Unnamed: 0,Label,SMS,predicted
0,ham,Later i guess. I needa do mcat study too.,ham
1,ham,But i haf enuff space got like 4 mb...,ham
2,spam,Had your mobile 10 mths? Update to latest Oran...,spam
3,ham,All sounds good. Fingers . Makes it difficult ...,ham
4,ham,"All done, all handed in. Don't know if mega sh...",spam
5,ham,But my family not responding for anything. Now...,ham
6,ham,U too...,ham
7,ham,Boo what time u get out? U were supposed to ta...,ham
8,ham,Genius what's up. How your brother. Pls send h...,ham
9,ham,I liked the new mobile,ham


For our first 10 messages, we got 9 corrects out of 10. Which satisfied our goal for this project.
However, it is better to have a better view to the accuracy of our test.

In [52]:
total_correct = (test_set['predicted'] == test_set['Label']).sum()
total = len(test_set)
percentage_correct = total_correct / total
print('Our Spam Filter\'s accuracy is:', percentage_correct)
print('Total number of corrects is:',total_correct)
print('Total number of incorrects is:',total-total_correct)
print('Number of messages tested is:', total)

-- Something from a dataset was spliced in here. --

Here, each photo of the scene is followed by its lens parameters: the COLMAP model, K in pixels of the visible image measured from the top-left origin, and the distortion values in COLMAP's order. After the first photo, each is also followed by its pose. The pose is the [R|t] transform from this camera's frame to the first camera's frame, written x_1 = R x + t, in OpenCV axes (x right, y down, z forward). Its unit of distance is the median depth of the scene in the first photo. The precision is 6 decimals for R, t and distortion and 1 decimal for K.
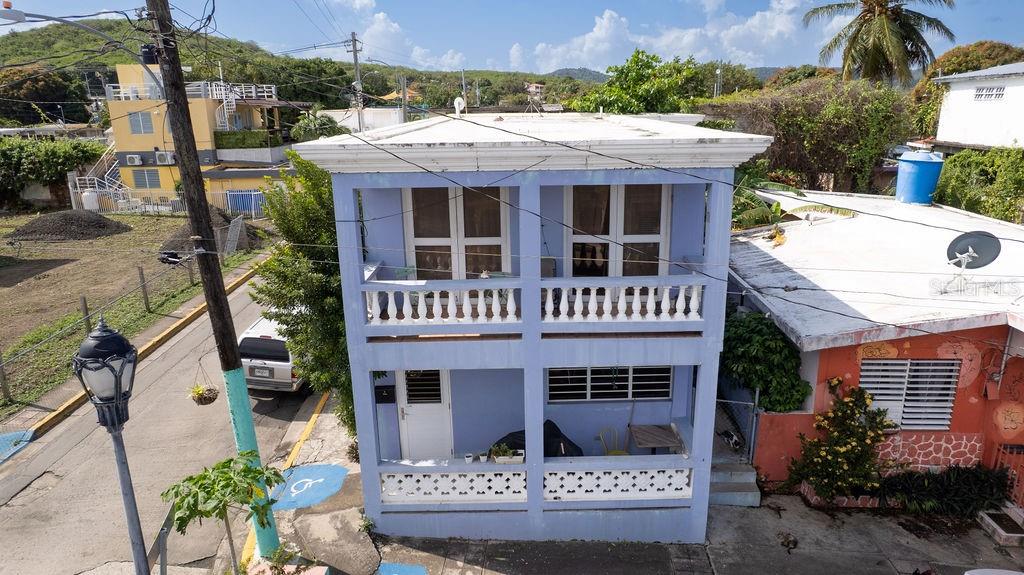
lens RADIAL K [[684.1, 0, 517.0], [0, 684.1, 288.8], [0, 0, 1]] dist [-0.075579, 0.069647]
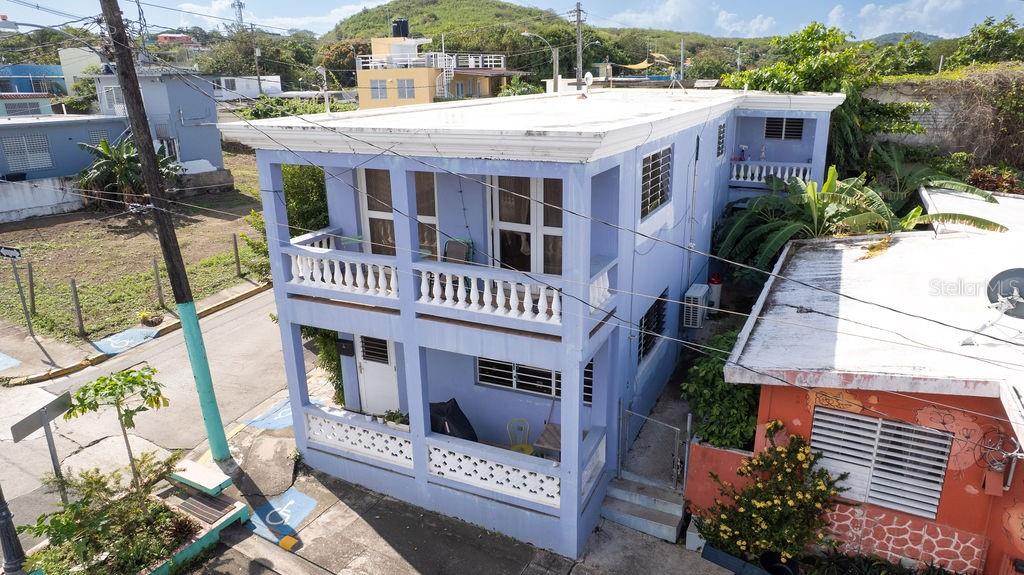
lens RADIAL K [[684.1, 0, 517.0], [0, 684.1, 288.8], [0, 0, 1]] dist [-0.075579, 0.069647]
pose [[0.899793, 0.136115, -0.414542, 0.505320], [-0.116505, 0.990550, 0.072367, -0.053898], [0.420475, -0.016819, 0.907148, 0.103154]]
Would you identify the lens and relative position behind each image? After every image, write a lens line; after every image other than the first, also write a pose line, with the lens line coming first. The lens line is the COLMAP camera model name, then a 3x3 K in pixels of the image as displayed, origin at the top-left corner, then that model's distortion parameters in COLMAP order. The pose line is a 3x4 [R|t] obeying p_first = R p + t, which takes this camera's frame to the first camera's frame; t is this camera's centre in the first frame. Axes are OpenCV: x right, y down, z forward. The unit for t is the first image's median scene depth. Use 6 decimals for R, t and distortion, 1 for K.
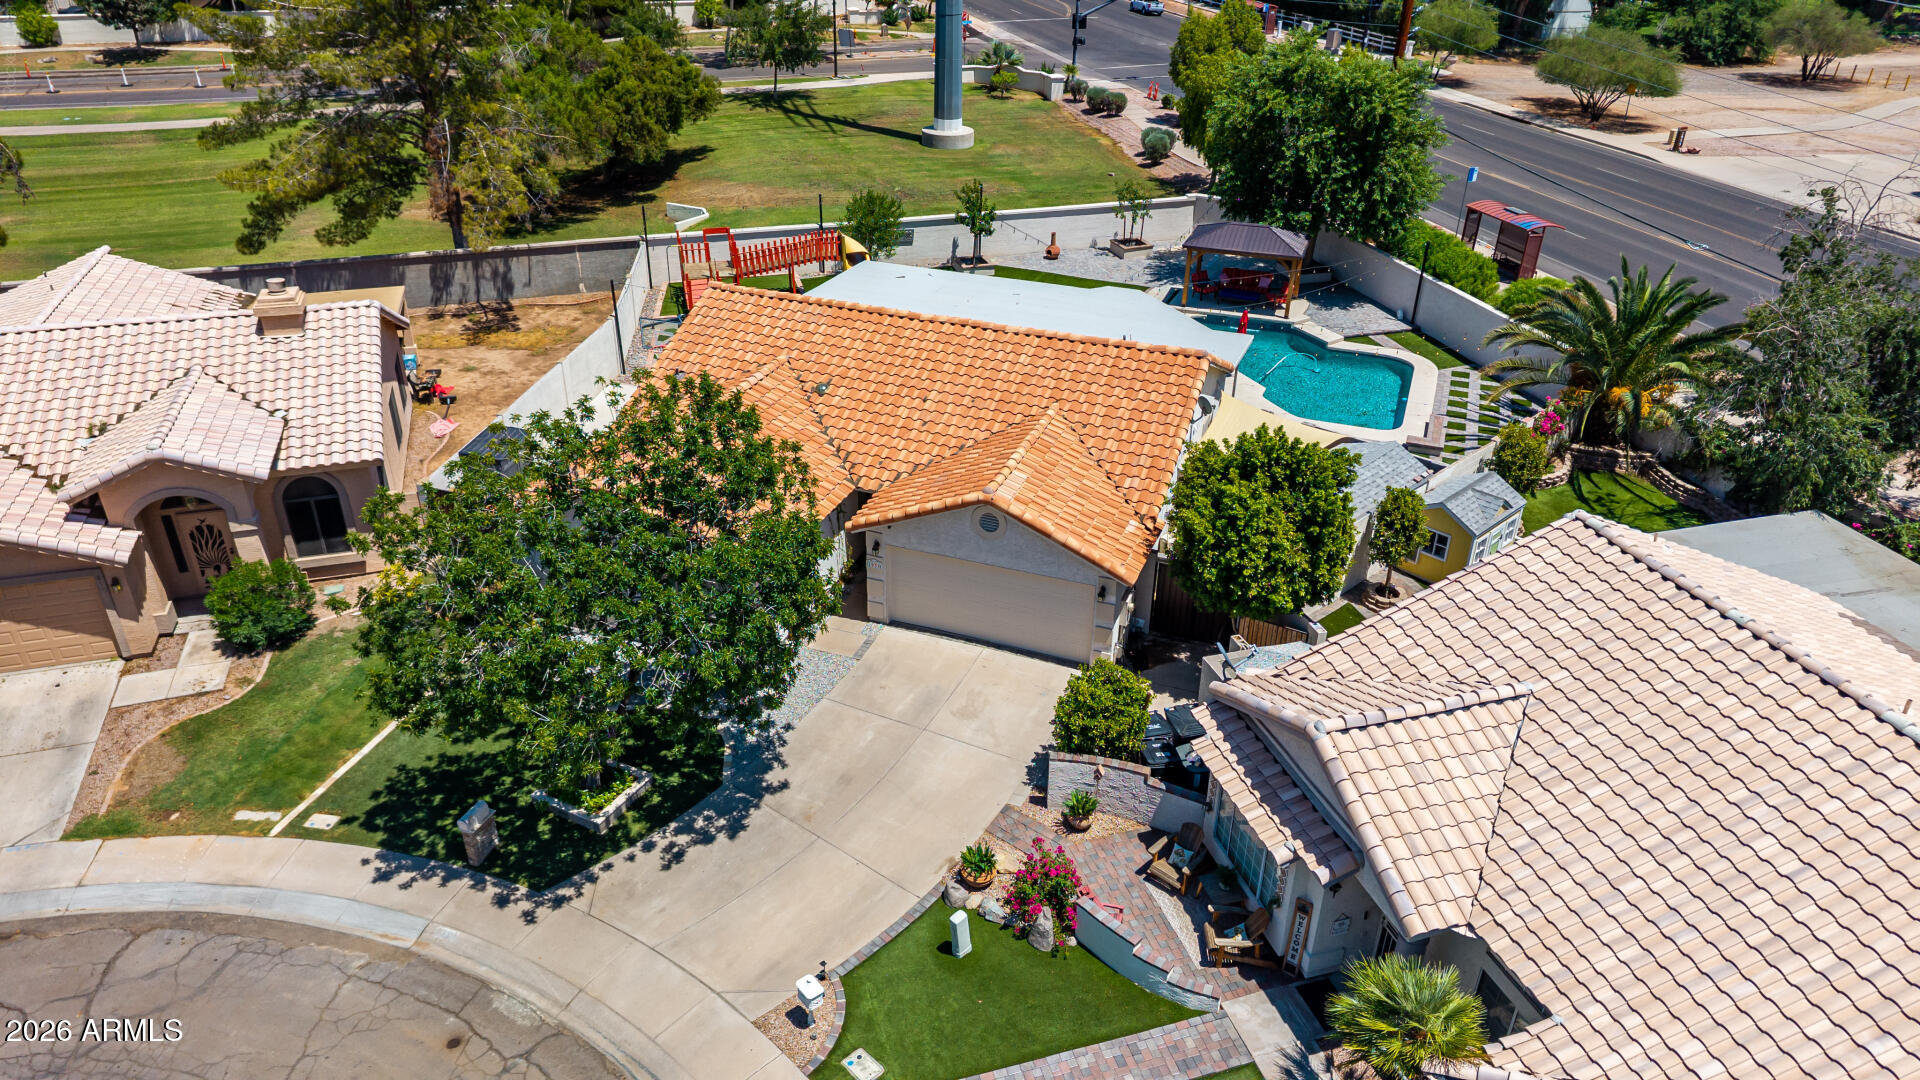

Our Spam Filter's accuracy is: 0.9488330341113106
Total number of corrects is: 1057
Total number of incorrects is: 57
Number of messages tested is: 1114


## Result

Our result suggested that the accuracy of our filter had an accuracy of 95% on the test set we used. This has exceeded our initial goal, which is to get 90% accuracy.